◆ WORK INSTRUCTIONS
Can you reproduce every one of the records below word for word, line by line?

[BEGIN]

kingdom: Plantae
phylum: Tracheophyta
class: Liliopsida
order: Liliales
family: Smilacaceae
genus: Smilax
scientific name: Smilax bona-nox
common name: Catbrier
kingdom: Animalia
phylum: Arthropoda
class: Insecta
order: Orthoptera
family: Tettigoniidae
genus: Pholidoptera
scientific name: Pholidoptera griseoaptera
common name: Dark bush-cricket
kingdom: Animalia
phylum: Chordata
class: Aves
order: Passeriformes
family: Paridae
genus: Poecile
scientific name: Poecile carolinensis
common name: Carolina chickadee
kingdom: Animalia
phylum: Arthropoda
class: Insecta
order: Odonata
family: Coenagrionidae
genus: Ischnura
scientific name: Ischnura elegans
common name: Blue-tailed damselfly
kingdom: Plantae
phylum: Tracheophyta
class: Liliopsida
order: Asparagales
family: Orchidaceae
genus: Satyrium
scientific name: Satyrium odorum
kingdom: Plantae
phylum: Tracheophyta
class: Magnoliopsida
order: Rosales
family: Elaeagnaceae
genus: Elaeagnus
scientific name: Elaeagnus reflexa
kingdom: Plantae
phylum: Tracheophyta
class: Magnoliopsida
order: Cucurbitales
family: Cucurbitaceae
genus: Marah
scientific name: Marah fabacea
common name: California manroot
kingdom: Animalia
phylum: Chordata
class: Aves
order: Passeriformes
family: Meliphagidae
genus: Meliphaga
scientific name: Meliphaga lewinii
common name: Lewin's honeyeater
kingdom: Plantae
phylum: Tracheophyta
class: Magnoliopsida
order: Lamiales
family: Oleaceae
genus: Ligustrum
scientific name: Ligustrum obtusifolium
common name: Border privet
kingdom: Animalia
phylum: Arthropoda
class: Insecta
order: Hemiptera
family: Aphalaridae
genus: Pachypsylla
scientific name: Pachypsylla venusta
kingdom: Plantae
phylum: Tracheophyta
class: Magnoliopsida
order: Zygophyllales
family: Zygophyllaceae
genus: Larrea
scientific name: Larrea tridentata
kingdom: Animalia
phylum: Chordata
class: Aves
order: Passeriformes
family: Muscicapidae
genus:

[END]

◆ REPLY
kingdom: Plantae
phylum: Tracheophyta
class: Liliopsida
order: Liliales
family: Smilacaceae
genus: Smilax
scientific name: Smilax bona-nox
common name: Catbrier
kingdom: Animalia
phylum: Arthropoda
class: Insecta
order: Orthoptera
family: Tettigoniidae
genus: Pholidoptera
scientific name: Pholidoptera griseoaptera
common name: Dark bush-cricket
kingdom: Animalia
phylum: Chordata
class: Aves
order: Passeriformes
family: Paridae
genus: Poecile
scientific name: Poecile carolinensis
common name: Carolina chickadee
kingdom: Animalia
phylum: Arthropoda
class: Insecta
order: Odonata
family: Coenagrionidae
genus: Ischnura
scientific name: Ischnura elegans
common name: Blue-tailed damselfly
kingdom: Plantae
phylum: Tracheophyta
class: Liliopsida
order: Asparagales
family: Orchidaceae
genus: Satyrium
scientific name: Satyrium odorum
kingdom: Plantae
phylum: Tracheophyta
class: Magnoliopsida
order: Rosales
family: Elaeagnaceae
genus: Elaeagnus
scientific name: Elaeagnus reflexa
kingdom: Plantae
phylum: Tracheophyta
class: Magnoliopsida
order: Cucurbitales
family: Cucurbitaceae
genus: Marah
scientific name: Marah fabacea
common name: California manroot
kingdom: Animalia
phylum: Chordata
class: Aves
order: Passeriformes
family: Meliphagidae
genus: Meliphaga
scientific name: Meliphaga lewinii
common name: Lewin's honeyeater
kingdom: Plantae
phylum: Tracheophyta
class: Magnoliopsida
order: Lamiales
family: Oleaceae
genus: Ligustrum
scientific name: Ligustrum obtusifolium
common name: Border privet
kingdom: Animalia
phylum: Arthropoda
class: Insecta
order: Hemiptera
family: Aphalaridae
genus: Pachypsylla
scientific name: Pachypsylla venusta
kingdom: Plantae
phylum: Tracheophyta
class: Magnoliopsida
order: Zygophyllales
family: Zygophyllaceae
genus: Larrea
scientific name: Larrea tridentata
kingdom: Animalia
phylum: Chordata
class: Aves
order: Passeriformes
family: Muscicapidae
genus:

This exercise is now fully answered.